## READING TEXT
....
[Llvm-bgq-discuss] Performance relative to Xeons

Jeff Hammond jhammond at alcf.anl.gov
Tue Mar 5 20:56:17 CST 2013 

if you are running MPI-only, c32 is the bare minimum requirement for
saturating issue rate and this is only true in the ridiculous case
where you have a perfect 50-50 mix of ALU and FPU ops.  Most codes
need 3 hw threads per core to saturate instruction rate but since c48
doesn't exist except in my universe
(https://wiki.alcf.anl.gov/parts/index.php/MARPN), many codes resort
to c64 solely because of instruction issue rate issues (and their
inability to thread).

However, if your code runs faster with c32 than c16, it is not
bandwidth-limited, because BGQ hits the bandwidth limit with 1 thread
per core without any vector load/store (per Bob Walkup's talk at
MiraCon today, if nothing else).

If you want to run 2 MPI ranks on the same core, I can hack MARPN to
give you this via c32 and a fake world or you can implement it
yourself manually using the approach that MARPN uses, which is to
query the hardware location of ranks and MPI_Comm_split off a comm
that has two ranks on the same core.
....
## REQUEST A
Translate this sentence from the forum post on BGQ performance into Spanish: "However, if your code runs faster with c32 than c16, it is not bandwidth-limited, because BGQ hits the bandwidth limit with 1 thread per core without any vector load/store (per Bob Walkup's talk at MiraCon today, if nothing else)."
## REQUEST B
Supply what comes after the last sentence of the forum post on BGQ performance.
The listing that comes next is separate material and is not part of the forum post.

Stored data
....
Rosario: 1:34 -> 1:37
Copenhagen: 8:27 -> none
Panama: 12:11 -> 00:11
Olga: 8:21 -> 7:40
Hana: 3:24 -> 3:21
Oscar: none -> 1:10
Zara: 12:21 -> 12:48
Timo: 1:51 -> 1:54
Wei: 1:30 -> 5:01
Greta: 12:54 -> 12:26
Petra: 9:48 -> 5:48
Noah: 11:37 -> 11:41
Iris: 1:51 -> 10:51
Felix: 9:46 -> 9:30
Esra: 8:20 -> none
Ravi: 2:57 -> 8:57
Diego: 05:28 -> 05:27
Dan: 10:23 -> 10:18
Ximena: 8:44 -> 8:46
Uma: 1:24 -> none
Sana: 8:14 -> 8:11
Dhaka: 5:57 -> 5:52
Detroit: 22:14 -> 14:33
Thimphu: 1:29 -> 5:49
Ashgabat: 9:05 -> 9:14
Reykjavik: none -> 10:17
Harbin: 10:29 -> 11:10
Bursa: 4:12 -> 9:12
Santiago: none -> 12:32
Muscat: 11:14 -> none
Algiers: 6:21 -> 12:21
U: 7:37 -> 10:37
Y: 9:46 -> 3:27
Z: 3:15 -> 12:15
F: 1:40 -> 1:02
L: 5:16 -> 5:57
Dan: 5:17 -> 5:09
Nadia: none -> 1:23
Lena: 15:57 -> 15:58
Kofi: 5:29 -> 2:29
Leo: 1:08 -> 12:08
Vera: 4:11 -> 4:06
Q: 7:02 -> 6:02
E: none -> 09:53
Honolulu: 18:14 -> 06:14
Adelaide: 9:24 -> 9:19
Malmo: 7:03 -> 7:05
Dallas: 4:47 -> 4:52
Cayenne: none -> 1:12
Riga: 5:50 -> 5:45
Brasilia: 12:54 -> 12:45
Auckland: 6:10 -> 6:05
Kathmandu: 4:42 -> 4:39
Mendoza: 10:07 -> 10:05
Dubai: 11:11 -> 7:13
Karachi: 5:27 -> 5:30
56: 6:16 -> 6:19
....
## TASK ANSWER A
Sin embargo, si tu código se ejecuta más rápido con c32 que con c16, no está limitado por el ancho de banda, porque BGQ alcanza el límite de ancho de banda con 1 hilo por núcleo sin ninguna carga/almacenamiento vectorial (según la charla que dio hoy Bob Walkup en MiraCon, por lo menos).

## TASK ANSWER B
Best,

Jeff

On Tue, Mar 5, 2013 at 8:49 PM, Jack Poulson <jack.poulson at gmail.com> wrote:
> So it turns out that running in c32 mode yields nearly a 2x speedup over c16
> mode (one thread per process in both cases). Unfortunately this results in
> another question.
>
> My previous strong scaling test ran the same problem on 1, 2, 4, 8, 16, ...,
> and 16384 processes, using c1 through c16 for the first tests and c16 for
> the rest.
>
> Since my code apparently benefits from using 2 MPI processes per core, I
> would like to run the equivalent tests. However, I'm not certain how to
> launch, for instance, two MPI processes on one node and have them both run
> on the same core. I could run on one node with c2 mode, but I think that
> this would be a bit dishonest, as I suspect that it would really make use of
> two cores.
>
> Any ideas how to do this?
>
> Jack
>
> On Tue, Mar 5, 2013 at 12:27 PM, Jack Poulson <jack.poulson at gmail.com>
> wrote:
>>
>> The code is almost certainly memory bandwidth limited, and 25 vs. 80 GB/s
>> would almost explain the 4x difference in performance (the >2x factor is
>> *after* adjusting for the fact that BGQ's clock is 1.75x slower than my 2.8
>> GHz desktop).
>>
>> Also, the desktop results were not using any vendor libraries at all. Just
>> g++-4.7 with Ubuntu's stock math libraries.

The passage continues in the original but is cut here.